Nitric Oxide Airway Measurements
Question:
When are nitric oxide airway measurements useful? Is it worth me buying a machine to measure it?
Answer:
By Glenis K. Scadding MD, FRCP
Nitric oxide (NO) is produced from the amino acid arginine via the enzyme nitric oxide synthase.
It is a potent biological mediator which has a regulatory role in many cellular and tissue functions. In the upper and lower airways, NO is involved in regulatory, protective, defensive functions, but can have damaging effects. NO forms part of innate immunity, being constitutively generated at high concentrations in the paranasal sinuses.
Nitric oxide levels may reflect the inflammatory status of both the upper and lower airways. Measurement of exhaled bronchial nitric oxide is a useful, non-invasive tool in the diagnosis and management of eosinophilic asthma, since it is normally low unless nitric oxide synthase is induced by the inflammatory response. Normal levels indicate that lower airways eosinophilic inflammation is absent or controlled by therapy. NO levels may also help in the diagnosis of chronic cough.
Nasal nitric oxide is more complex since two factors are involved: high continually present sinus NO enters the nose via the ostiomeatal complex, but the nasal mucosa can also form inducible nitric oxide in an inflammatory response. Therefore nasal NO may be normal, raised or lowered in disease states. However measurement may be a useful tool in the diagnosis and management of patients with chronic rhinosinusitis, nasal polyps, and cystic fibrosis, as well as in the diagnosis of primary ciliary dyskinesia (PCD), where nasal NO is very low. In conditions where the ostiomeatal complex is blocked (such as nasal polyps) nasal NO tends to be low and to improve with nasal corticosteroids, correlating with the improvement in polyp grade. Further research is aimed at investigating the role of nitric oxide in allergic rhinitis, where results are variable, but tend to be elevated in active disease and lowered by nasal corticosteroids.
Measuring both bronchial and nasal nitric oxide may assist the combined management of upper and lower airways: for example in the coughing child normal exhaled NO (from the lower airways) suggests that the pathology is more likely to be in the upper respiratory tract.

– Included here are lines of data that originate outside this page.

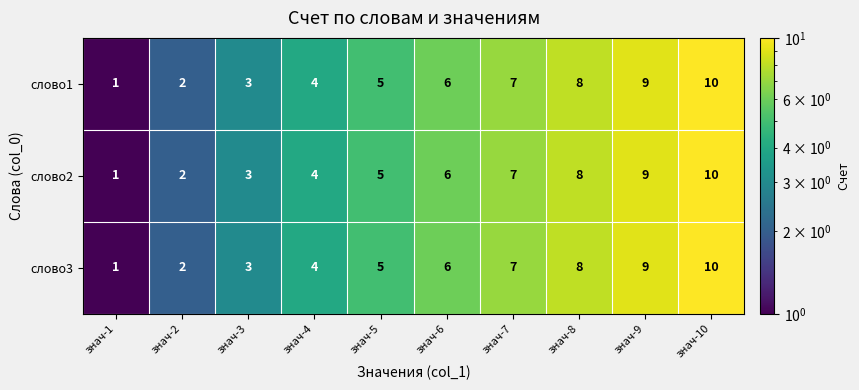

Rank the categories by слово1 value from highest to lowest.

знач-10, знач-9, знач-8, знач-7, знач-6, знач-5, знач-4, знач-3, знач-2, знач-1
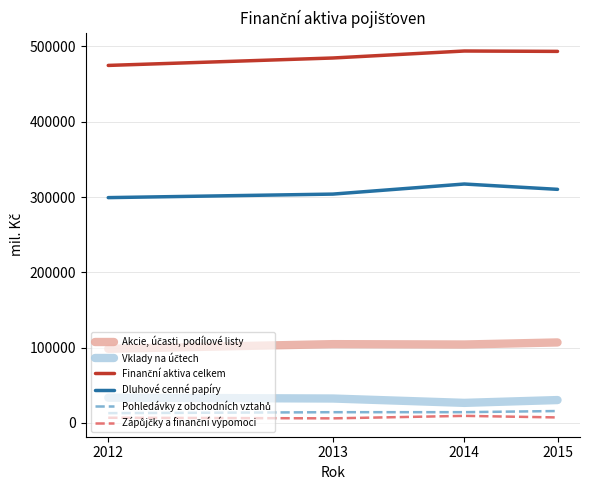

What is the greatest value displayed?

493897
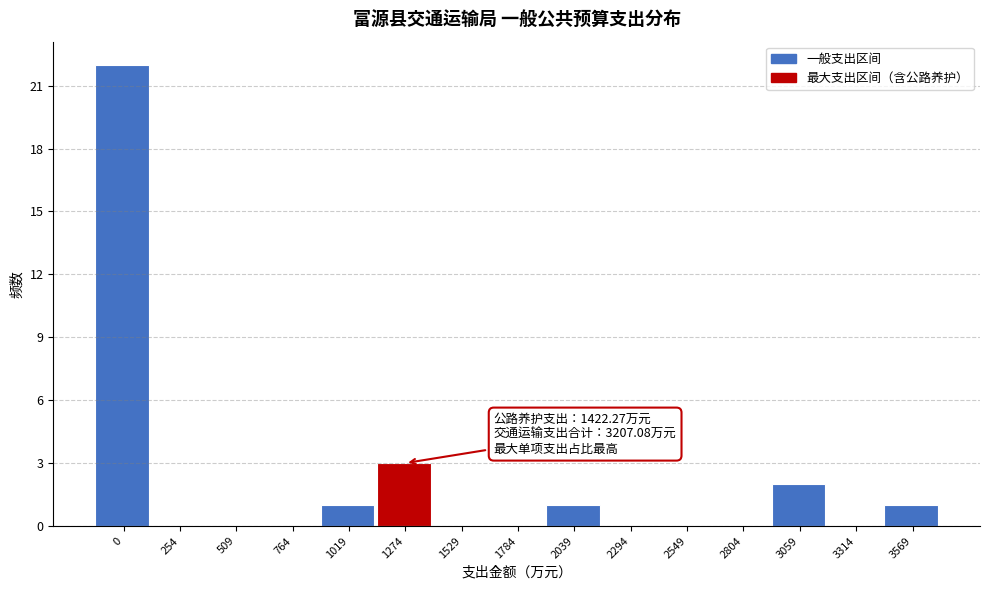

Reading left to right, transcribe all the data shown in this chart.

0=22	254=0	509=0	764=0	1019=1	1274=3	1529=0	1784=0	2039=1	2294=0	2549=0	2804=0	3059=2	3314=0	3569=1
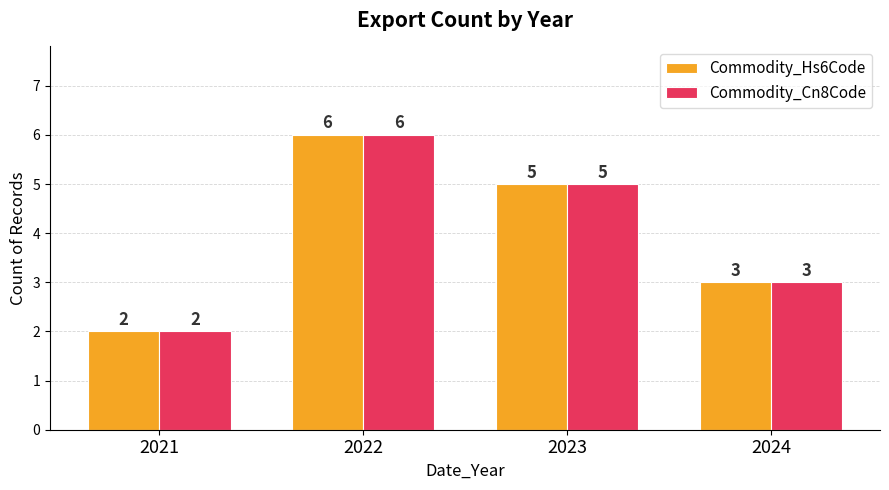

What is the value of the Commodity_Hs6Code bar at the 2nd from the left?

6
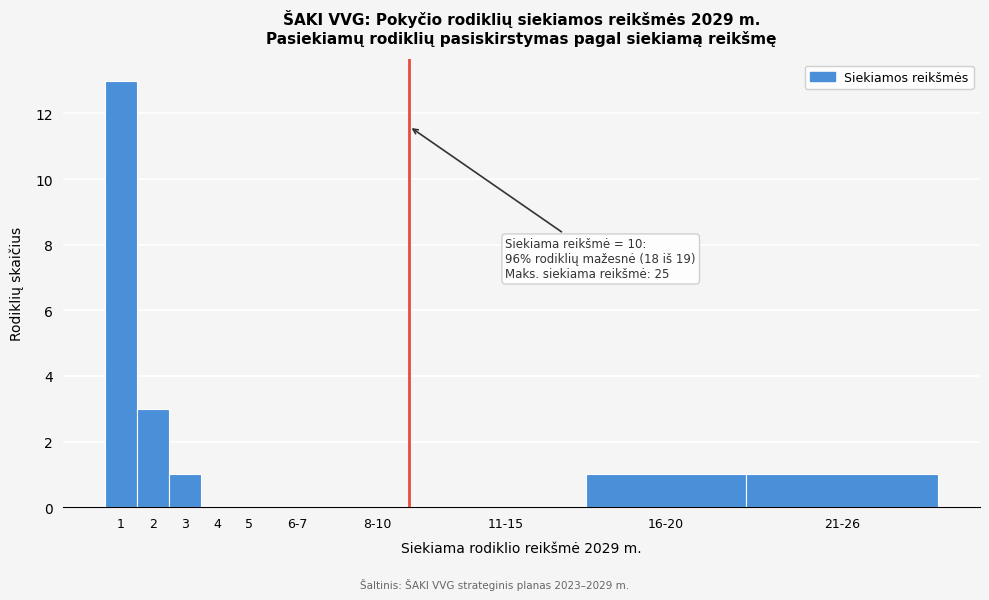

Reading right to left, list all the values displayed in this chart.

21-26=1	16-20=1	11-15=0	8-10=0	6-7=0	5=0	4=0	3=1	2=3	1=13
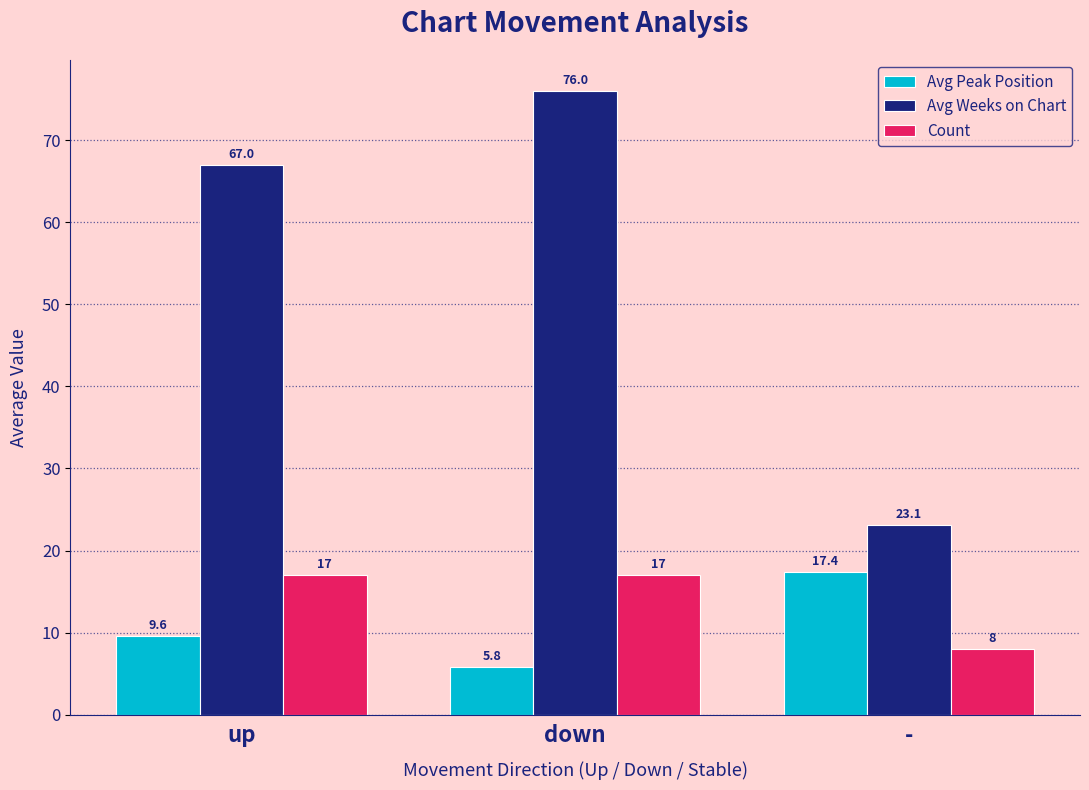

How many data points in Avg Peak Position are above 9?

2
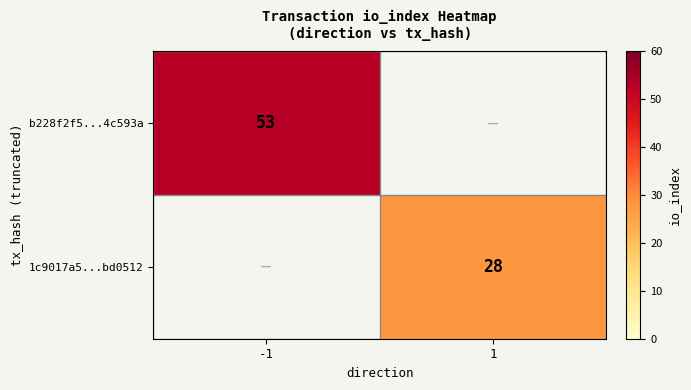

Is it true that b228f2f5...4c593a equals 53 at -1?

True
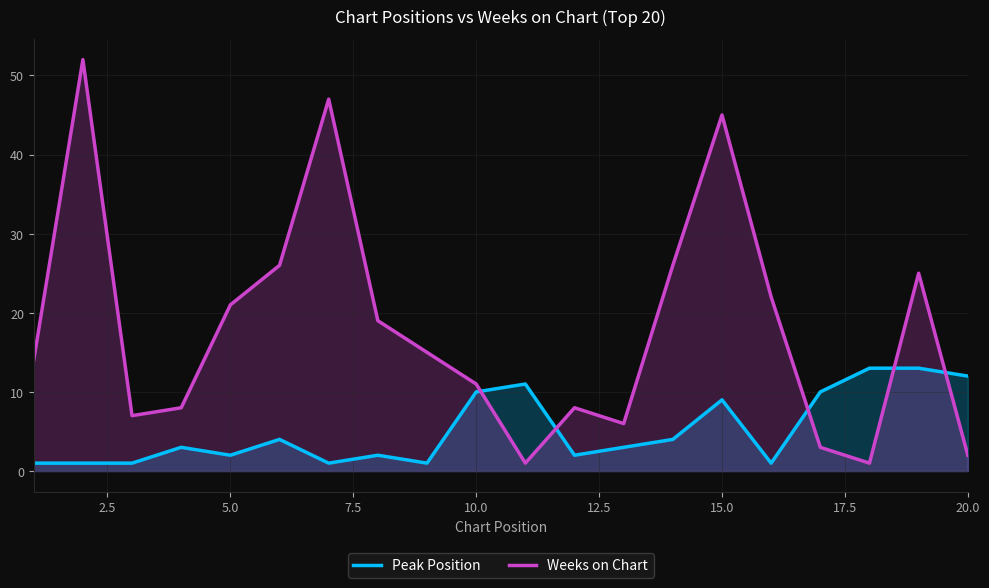

How many interior local peaks does the Peak Position series have?

5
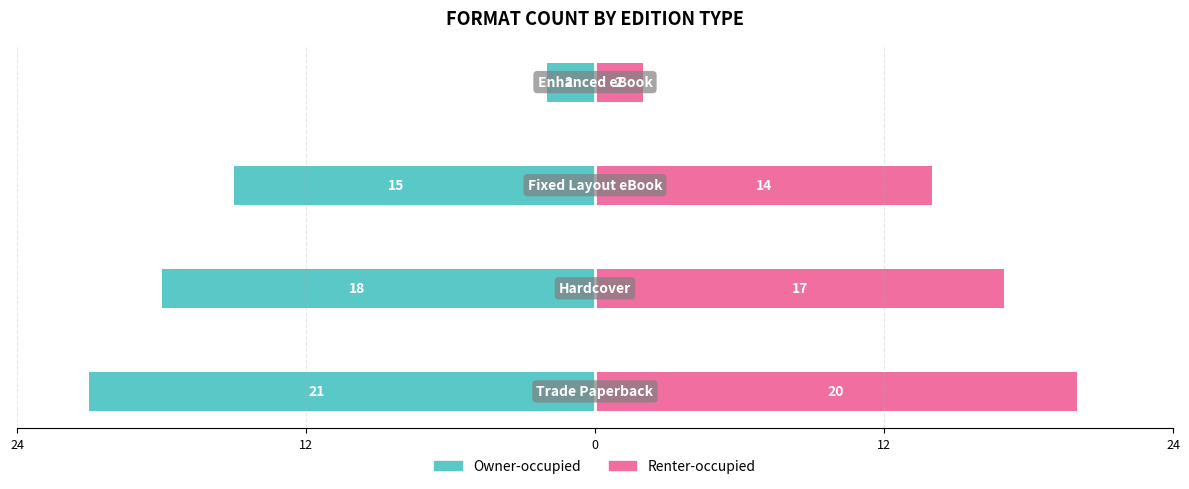

Rank the series at 12 from highest to lowest value.

Renter-occupied, Owner-occupied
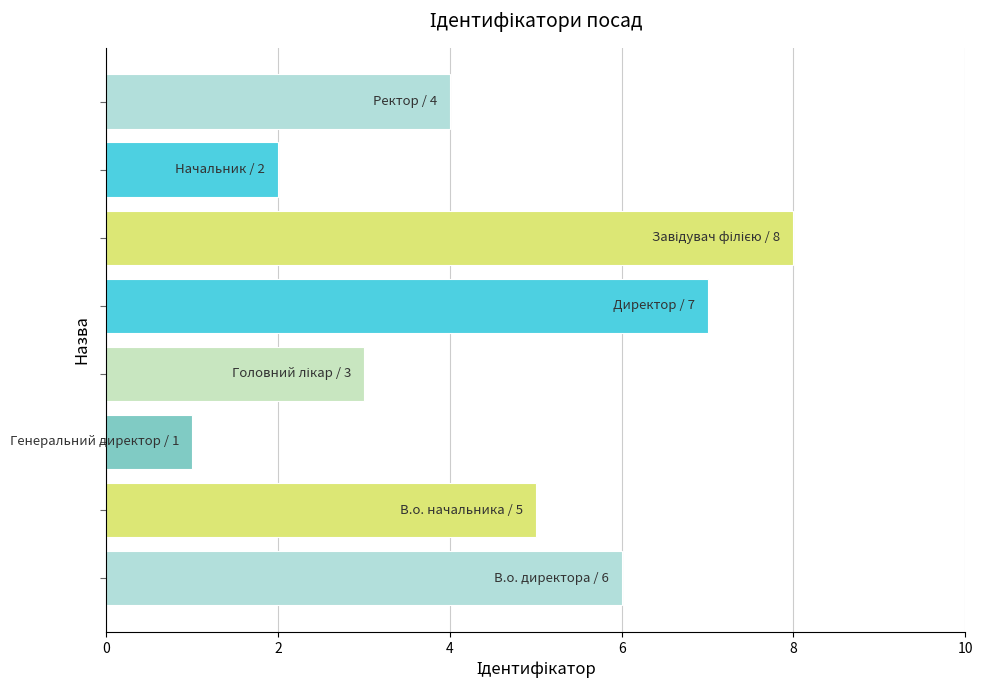

What is the difference between the maximum and minimum values?

7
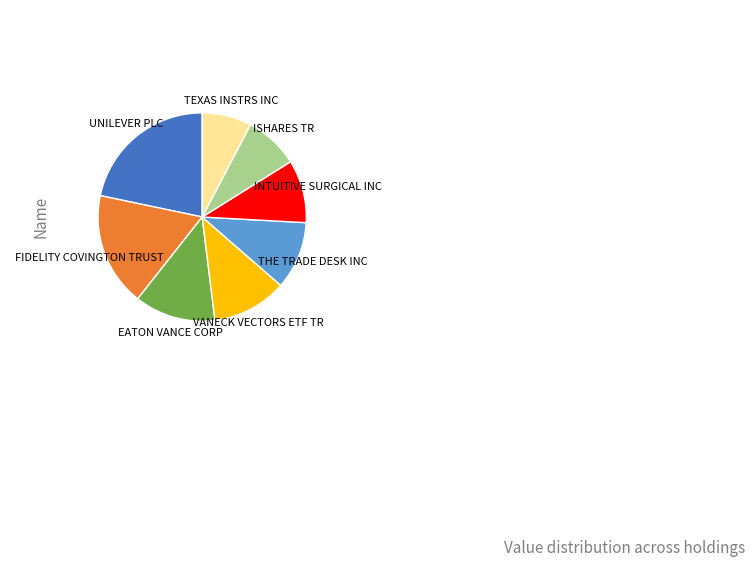

Is it true that EATON VANCE CORP is 22% of the pie?

False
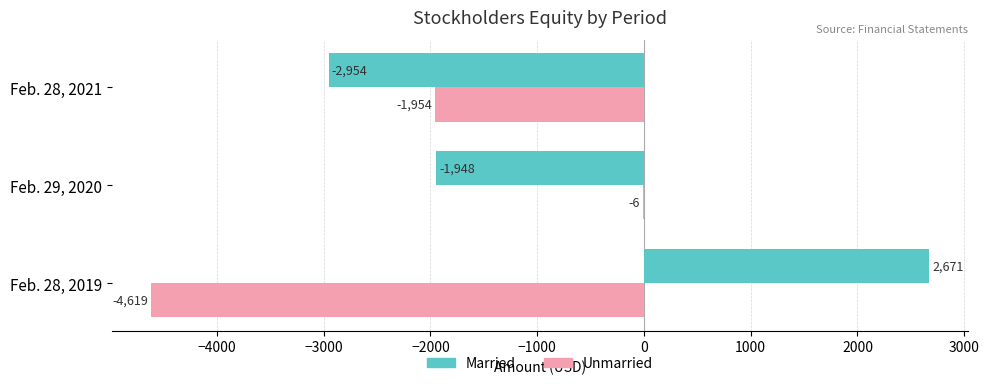

What is the sum of all Married values?

-2231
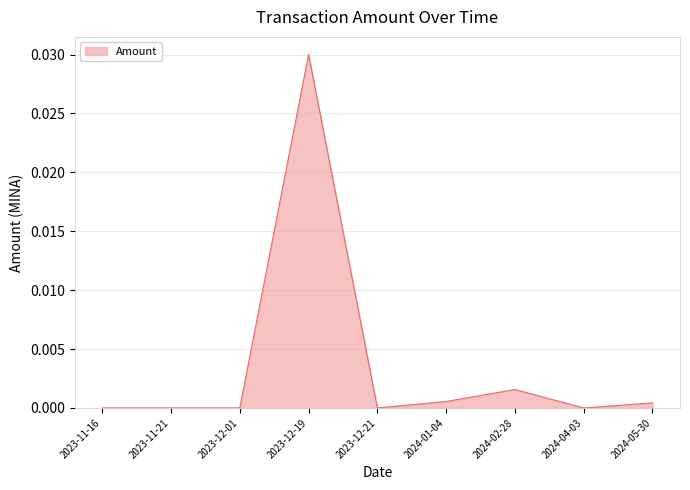

True or false: the data shows 0.0 at 2024-01-04.

True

Whether NO measurements are useful in your practice depends on the patients whom you are seeing. (FENO) values obtained using a portable analyzer correlate well with those obtained using an established laboratory analyzer and can be used to discriminate asthmatic from non-asthmatic patients. This may facilitate the measurement of asthmatic airway inflammation in primary care.
I have found NO very helpful in subjects with both upper and lower airway conditions, where they can obviate the need for a repeat CT scan, alert one to the likelihood of PCD or cystic fibrosis or to the fact that a patient is not using their inhaled corticosteroids in sufficient quantity.
There are guidelines for making the measurements accurately.